Ministra dos Direitos Humanos quer fim dos “autos de resistência”
A ministra Maria do Rosário, chefe da Secretaria Nacional de Direitos Humanos, defende uma nova nomenclatura para os “autos de resistência” ou “resistência seguida de morte” – termos usados por policiais para classificar mortes causadas por eles próprios. O objetivo da ministra é explicitar a violência policial no País. Leia abaixo:
Não parece casual que dois dos três policiais envolvidos no caso Cláudia sejam responsáveis por dezenas de “autos de resistência”
A violência ceifou a vida de Cláudia Silva Ferreira, uma mulher negra que trabalhava como faxineira, tinha quatro filhos e cuidava de quatro sobrinhos. Ela buscava pão quando as cenas corriqueiras da comunidade foram interrompidas por uma também conhecida ação: a troca de tiros entre a polícia e o crime.
Cláudia foi baleada e depositada no porta-malas de uma viatura policial, posteriormente sendo arrastada por 250 metros em uma avenida. O horror desses momentos e o tratamento perverso que recebeu da força policial fazem com que a violação de seus direitos represente a falência de práticas que permeiam as instituições do Estado ao desrespeitarem flagrantemente a legalidade.
Apesar dos ataques que os defensores de direitos humanos sofrem, são precisamente de mais direitos humanos que necessitamos para darmos um basta a situações perversas como as que atingiram Cláudia, Amarildo e tantos outros, inclusive policiais. Não esqueçamos que no mesmo Rio de Janeiro onde Cláudia morava 21 policiais foram mortos em serviço entre 2012 e 2013. Eles também tinham nomes, famílias e filhos.

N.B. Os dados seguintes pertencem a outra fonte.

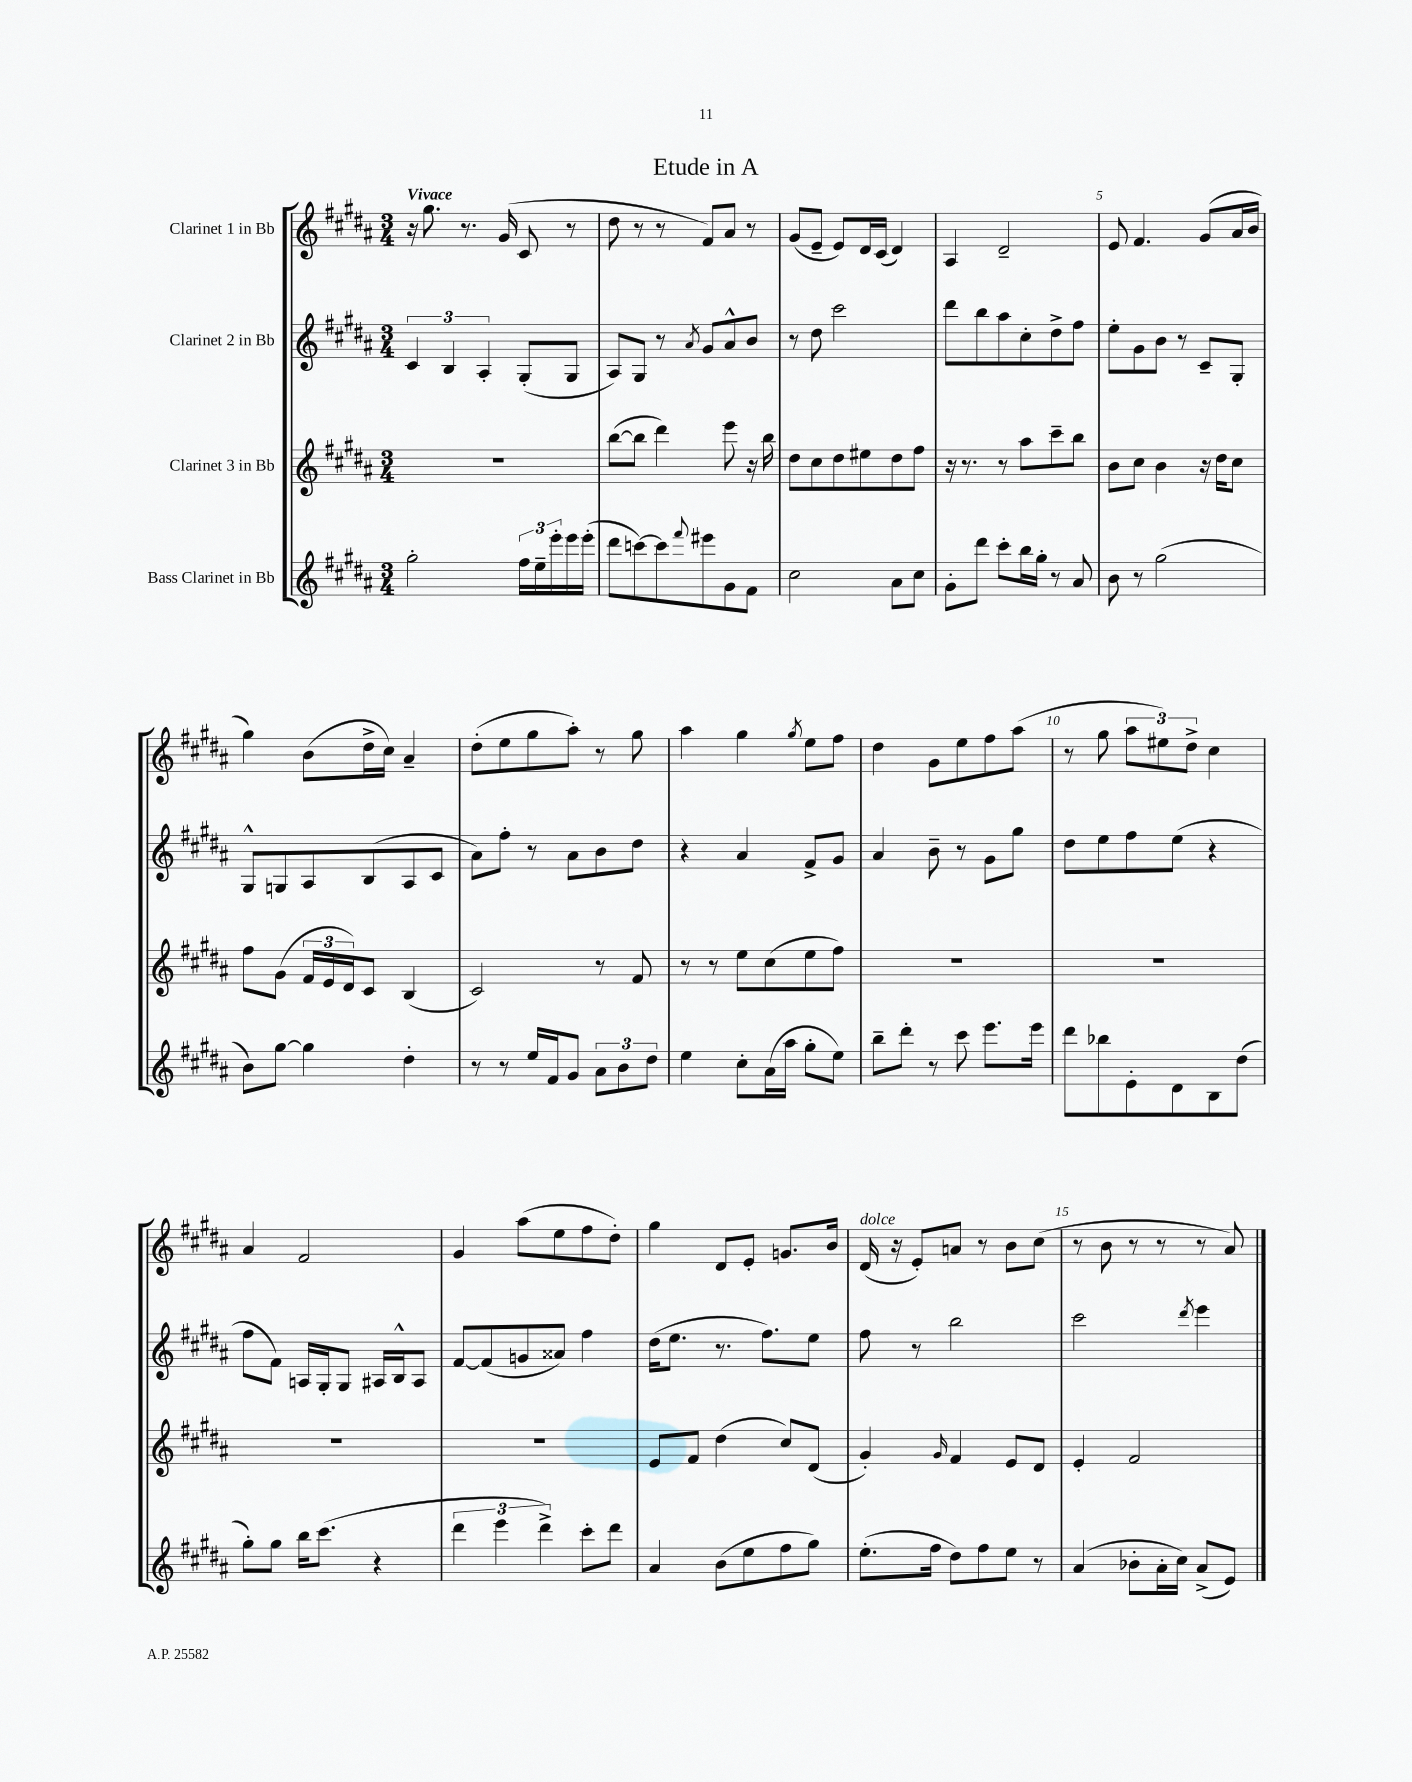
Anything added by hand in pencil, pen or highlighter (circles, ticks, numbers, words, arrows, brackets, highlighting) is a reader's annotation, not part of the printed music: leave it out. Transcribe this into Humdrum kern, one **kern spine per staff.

O governo federal e os Estados estão desafiados a fortalecerem a cooperação para formação adequada das forças de segurança. Não interessa restringirmos o debate ao conflito ente policiais e bandidos. O que uma sociedade civilizada pede é uma discussão sobre a elevação da qualidade da segurança pública. Precisamos aprimorar experiências de pacificação como as UPPs, mesmo com suas contradições.
Com o objetivo de orientar essa parceria, o Conselho de Defesa dos Direitos da Pessoa Humana, que completou meio século de existência, recomendou o fim do uso dos termos “autos de resistência” e “resistência seguida de morte” nos registros policiais. Sobre casos assim registrados não há investigação, uma vez que se pressupõe que a morte foi resultado da legítima defesa do agente de segurança.
Entre janeiro de 2010 e junho 2012, em apenas quatro Estados, cerca de 3.000 pessoas foram mortas após intervenção policial, em sua maioria contabilizadas como “autos de resistência”. Não parece casual que, segundo a imprensa, dois dos três policiais envolvidos no caso Cláudia sejam responsáveis por dezenas de “autos de resistência”.
A sugestão é que esses termos sejam substituídos por “lesão corporal/homicídio decorrente de intervenção policial”. Com a alteração, os fatos deverão ser noticiados à Delegacia de Crimes Contra a Pessoa e a perícia técnica passa a ser obrigatória antes que o corpo seja removido. A medida enfrenta a violência policial e resgata o bom trabalho dos policiais, pois toda a vez que separamos a má atitude de um profissional, estamos valorizando a boa atitude dos demais. Algumas unidades federativas já aderiram às recomendações e reduziram o índice de homicídios, inclusive de policiais.
Para quem ainda insiste em reduzir a discussão sobre direitos humanos, esclarecemos: a defesa da vida é o que nos norteia. Não temos compromisso com assassinatos, tortura, sequestro, legados infelizes da ditadura. Essas práticas persistem porque a cultura autoritária ainda não foi superada. Será superada quando a população compreender que não deve prevalecer a Lei de Talião nem os justiçamentos, mas sim os direitos humanos para todas as Cláudias, para todos os Amarildos e para todos os seres humanos.